Q. I want to fly with coldfront. Are there any rules I should know about?

A. coldfront® provides cooling relief on both short and long, DOMESTIC flights! When coldfront® is in its frozen state contained in a carry-on item, going through security is a breeze as it meets Transportation Security Administration (TSA) requirements. If partially or completely thawed, bring coldfront® to the attention of a Security Officer, or place in your checked luggage. Use of a cooling device for the management of surgically, chemically, or hormonally induced hot flashes, or medically necessary heat relief, is permissible. For details on TSA compliance, go here:, and... enjoy!

And another tidbit:

Q. I want to take a long trip, how should I keep coldfront cold?
A. Enjoying overnight accommodations? Ask to use the facility's freezer! We've found that staff members are happy to honor this request. If you don't plan on staying at a hotel or somewhere with a convenient freezer, then you might be better off keeping coldfront in your freezer at home so upon your return, it's extra frosty.
The FAQ page with other pertinent info is here.

I realize I sound like an infomercial, but to be honest, in this day of gadgets and our over indulgence in pill popping, it’s lovely to see something come along that’s based on common sense and practicality. Using the Coldfront® sure beats putting your head in the freezer when flashing, which I’ve done—seriously—on many occasions.

The packet also comes with a small sweat mopper, although they refer to it with more decorum. The Recool Technology implies exactly what it means: you can put the used packets back in the holder and within twenty minutes, they’re recooled for your next use. I successfully tested this, several times throughout a day. Some folks keep them bedside. Hey, buy two packs and never go without! Twenty-four hour sanity!
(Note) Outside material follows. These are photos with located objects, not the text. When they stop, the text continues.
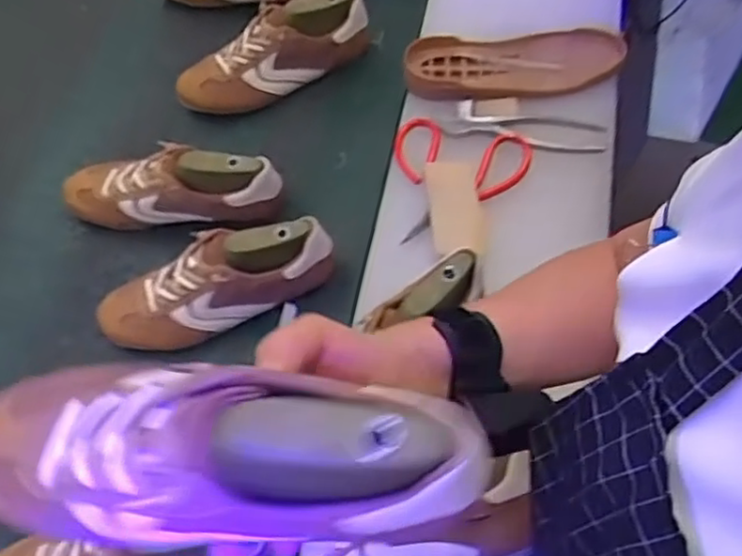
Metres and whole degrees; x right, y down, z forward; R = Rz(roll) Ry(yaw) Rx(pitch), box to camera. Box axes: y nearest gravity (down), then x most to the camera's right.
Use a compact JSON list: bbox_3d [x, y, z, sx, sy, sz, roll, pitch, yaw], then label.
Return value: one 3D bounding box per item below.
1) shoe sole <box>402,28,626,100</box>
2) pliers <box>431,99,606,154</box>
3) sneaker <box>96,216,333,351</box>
[{"bbox_3d":[0.166,-0.251,0.807,0.247,0.030,0.084,-3,61,3],"label":"shoe sole"},{"bbox_3d":[0.168,-0.173,0.775,0.186,0.018,0.047,10,62,10],"label":"pliers"},{"bbox_3d":[-0.168,0.011,0.755,0.264,0.100,0.077,-22,61,6],"label":"sneaker"}]

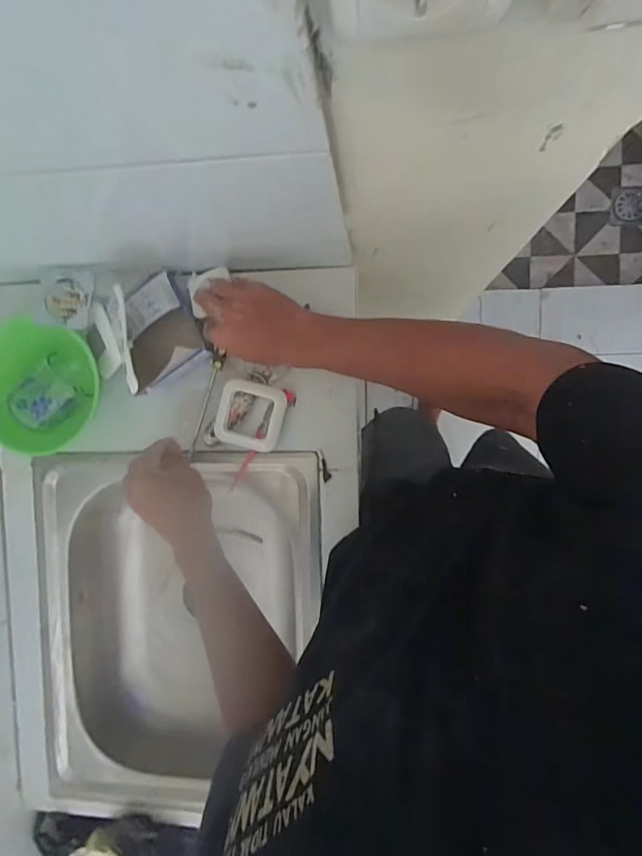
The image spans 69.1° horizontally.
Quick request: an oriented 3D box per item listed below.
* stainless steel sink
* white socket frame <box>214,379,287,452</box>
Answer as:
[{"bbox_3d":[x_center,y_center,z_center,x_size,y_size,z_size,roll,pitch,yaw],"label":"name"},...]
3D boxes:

I was going to post a bunch more pictures, but to be honest, the ones on Coldfront®’s website are quite effective. Although $49.94 plus a chunk of bucks for shipping might seem steep, when you consider that no melting ice cube messes are involved in this simply technology, and that the pads are discrete and recoolable for up to 12 hours, and that you’re not drugging yourself, and that you don’t have to keep buying new disposable breakable packs that cool you, the Coldfront® offers worthy game. If you think about it, they've even got the name right, because what sounds more appealing when your body is on fire than a cold front?

I receive no compensation for this testimonial, other than the product sent to me for an honest review.